SUPPLIED PASSAGE

Your AI productivity data is lying to you

Every study showing AI makes developers faster is methodologically broken, and METR just admitted it. In February 2026, the organization running the most rigorous AI productivity research posted an explanation of why their experiment design no longer works: the developers who depend most on AI tools refuse to participate in studies that require working without them, even at $50/hour. The people with the biggest productivity gains have opted out of the data.

Your engineering org is making decisions based on numbers that were never valid. GitHub says developers accept 30% of Copilot suggestions. That is a usage metric, not a productivity metric. The oft-cited 55% faster claim from GitHub’s own study measured how quickly developers completed a single isolated function in an unfamiliar language. Not how your team works.

AVAILABLE DATA
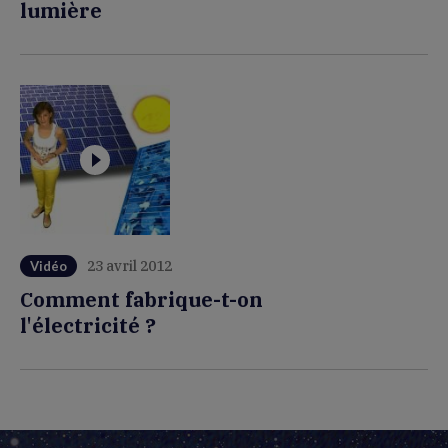
lumière
23 avril 2012
Vidéo
Comment fabrique-t-on
l'électricité ?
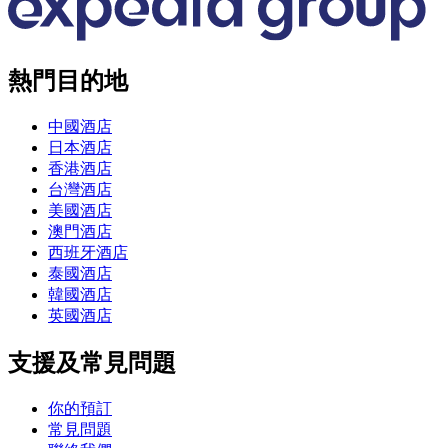
熱門目的地
中國酒店
日本酒店
香港酒店
台灣酒店
美國酒店
澳門酒店
西班牙酒店
泰國酒店
韓國酒店
英國酒店
支援及常見問題
你的預訂
常見問題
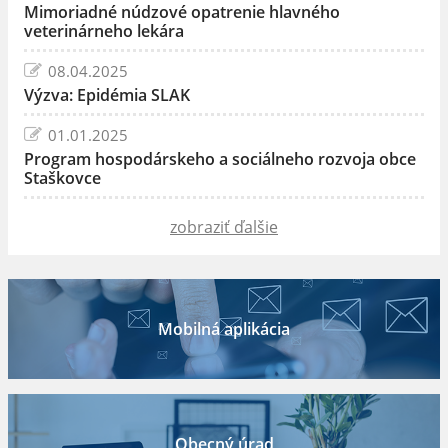
Mimoriadné núdzové opatrenie hlavného
veterinárneho lekára
08.04.2025
Výzva: Epidémia SLAK
01.01.2025
Program hospodárskeho a sociálneho rozvoja obce
Staškovce
zobraziť ďalšie
Mobilná aplikácia
Obecný úrad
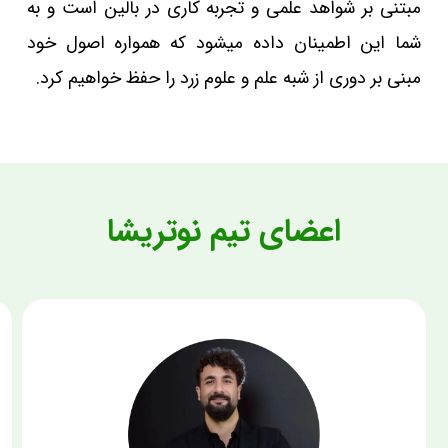
مبتنی بر شواهد علمی و تجربه کاری در بالین است و به
شما این اطمینان داده میشود که همواره اصول خود
مبنی بر دوری از شبه علم و علوم زرد را حفظ خواهیم کرد.
اعضای تیم نوتریشا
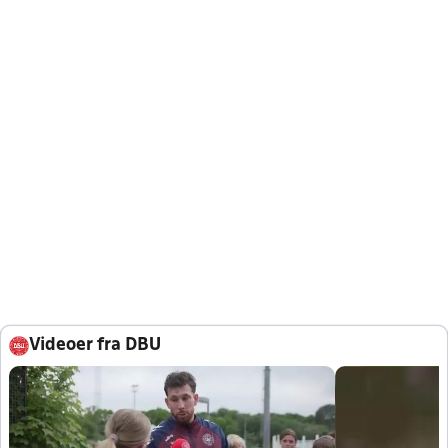
Videoer fra DBU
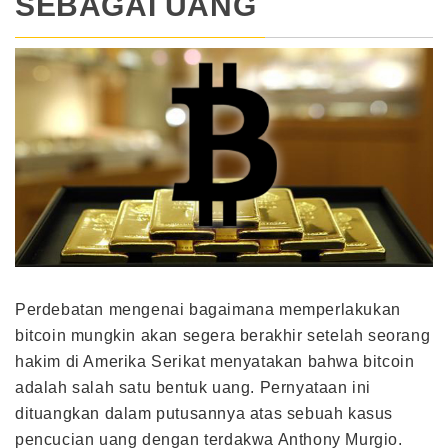
SEBAGAI UANG
Perdebatan mengenai bagaimana memperlakukan
bitcoin mungkin akan segera berakhir setelah seorang
hakim di Amerika Serikat menyatakan bahwa bitcoin
adalah salah satu bentuk uang. Pernyataan ini
dituangkan dalam putusannya atas sebuah kasus
pencucian uang dengan terdakwa Anthony Murgio.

WORK INSTRUCTIONS
a. In the article on AI productivity data, what share of Copilot suggestions does GitHub say developers accept?
b. Extend the article on AI productivity data with a few more paragraphs, picking up right after its last sentence.

RESPONSES BY TASK
a. 30%

b.
The measurement problem runs deeper than bad studies

METR’s original study found experienced developers were 19% slower with AI tools. Those same developers estimated they were 20% faster. The gap is not a measurement quirk. AI feels fast. It generates code instantly. The slowdown comes later, in review, in debugging, in figuring out what the generated code is actually doing.

Faros AI tracked telemetry from 10,000 developers across 1,255 teams. High-AI teams completed 21% more individual tasks and merged 98% more pull requests. PR review time went up 91%. Bug rate per developer went up 9%. At the company level — deployment frequency, lead time, DORA metrics — nothing moved. Individual velocity up. Organizational throughput flat.

Writing code got cheaper. Everything downstream got harder.

95% adoption, zero reliable signal

The Pragmatic Engineer’s March 2026 survey found 95% of respondents use AI tools weekly, and 75% use AI for at least half their engineering work. This is not niche behavior. It is the default.

Near-universal adoption means the control group is gone. You cannot run an A/B test when 95% of your sample is in the treatment condition. Productivity data from before AI tools belongs to a world with different habits, different codebases, different work patterns. It does not transfer cleanly.

So you are left with developer sentiment (overwhelmingly positive) and org-level metrics (flat). Both can be true at once. Coding with AI is genuinely more enjoyable. Shipping software is not obviously faster. Developers know which of those things they feel in the moment.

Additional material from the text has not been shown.